Das sahen Deutschlands Autokäufer offenbar ähnlich: Nur ein Jahr nach Produktionsbeginn hatten bereits 160.000 neue P4 einen Käufer gefunden. Der 12 M bot halt exakt das, was seine Erzrivalen Käfer und Kadett vermissen ließen: viel Platz. Weil der V4-Motor mit Getriebe, Differenzial, Antriebswelle und Kupplung eine Baueinheit bildete, ergab sich für die Passagiere ein ungewöhnlich großer Innenraum. Weder Getriebe- noch Kardantunnel schränkten im ebenen Wagenboden den Fußraum ein. Der Kofferraum bot mit 560 Litern Volumen ausreichend Platz für großes Gepäck. Zudem stand der Frontantrieb für ein sicheres Fahrverhalten.

Ford 12m P4 Kombi 1962

Beim 4-Gang Getriebe war sogar der erste Gang synchronisiert, damit es beim Gangeinlegen nicht anfängerhaft kratzt. Mit immer neuen Varianten baute Ford in den kommenden Monaten die Modellpalette aus.

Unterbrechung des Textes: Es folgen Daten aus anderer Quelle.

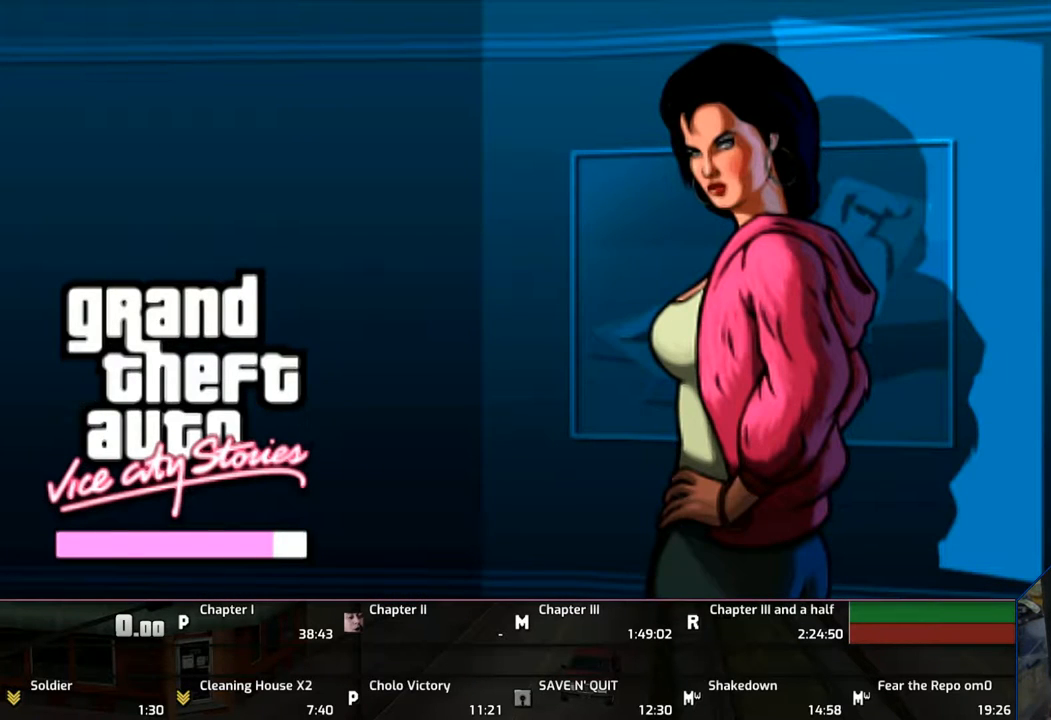
{"buttons": [], "left_stick": "center", "right_stick": "center", "events": [[17, "CROSS", "up"]]}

Geradezu unverwüstlich präsentierte sich ab September 1963 auch eine abgespeckte 1,5-Liter-Version mit gesunden 50 Pferdestärken, im März kam der dreitürige Kombi mit 475 kg Nutzlast hinzu. Vervollständigt wurde das Angebot dann im September mit einer viertürigen Limousine und einem Coupé, bei dem sich die Frontscheibe ins Dach wölbte.

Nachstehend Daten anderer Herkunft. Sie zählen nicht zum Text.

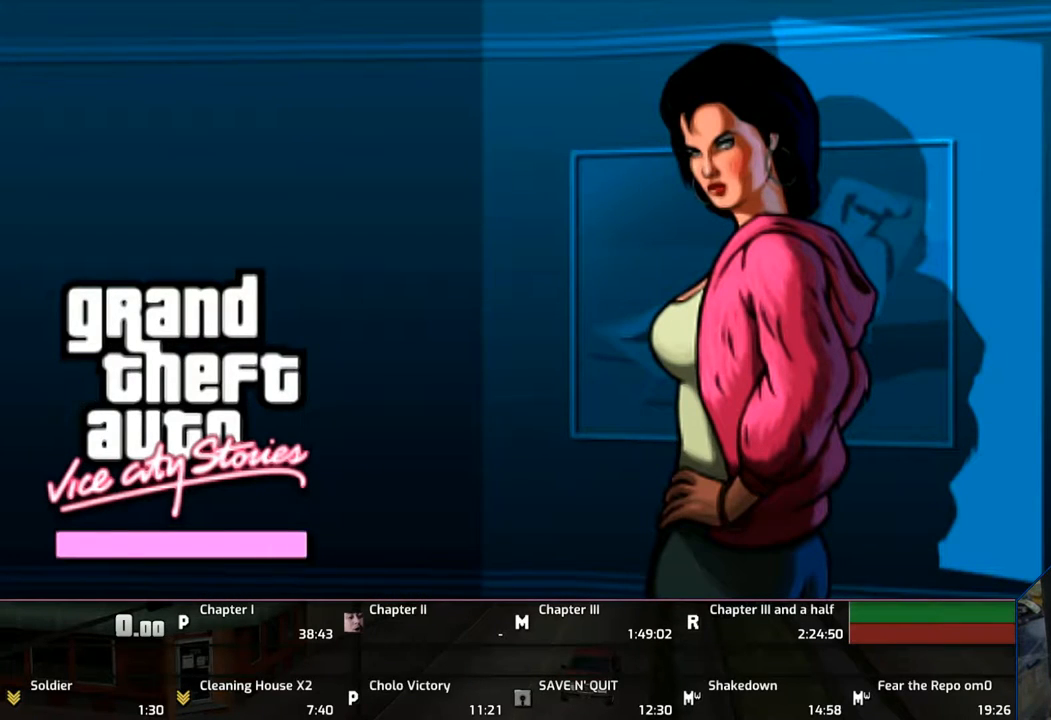
{"buttons": [], "left_stick": "center", "right_stick": "center", "events": []}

Die letzte Änderung im P4 erfuhr das Anderthalb-Liter-Triebwerk ein Jahr später: Mit 65 PS und einer Verdichtung von 9,0:1 avancierte der V4 zum Star im 12M TS, der besonders als Coupé hervorstach. Um die verschiedenen Motorversionen auch optisch auseinander zuhalten, versahen die cleveren Ford-Mannen die schwarzgespritzten Kurzhuber mit farbigen Ventildeckeln. Schließlich sollten die Mechaniker der Ford-Vertragswerkstätten möglichst rasch den jeweiligen Typ identifizieren, ohne lange nach dem eingestanzten Motorcode suchen zu müssen. So zeigte sich die 1,2-Liter-Version erst mit blauen, dann mit grünen Häubchen, der 1,5-Liter-V4-LC (low compressed = niedrig verdichtet) abwechselnd grün und blau, und der HC-Kraftprotz (HC = high compressed) signalisierte „rot“.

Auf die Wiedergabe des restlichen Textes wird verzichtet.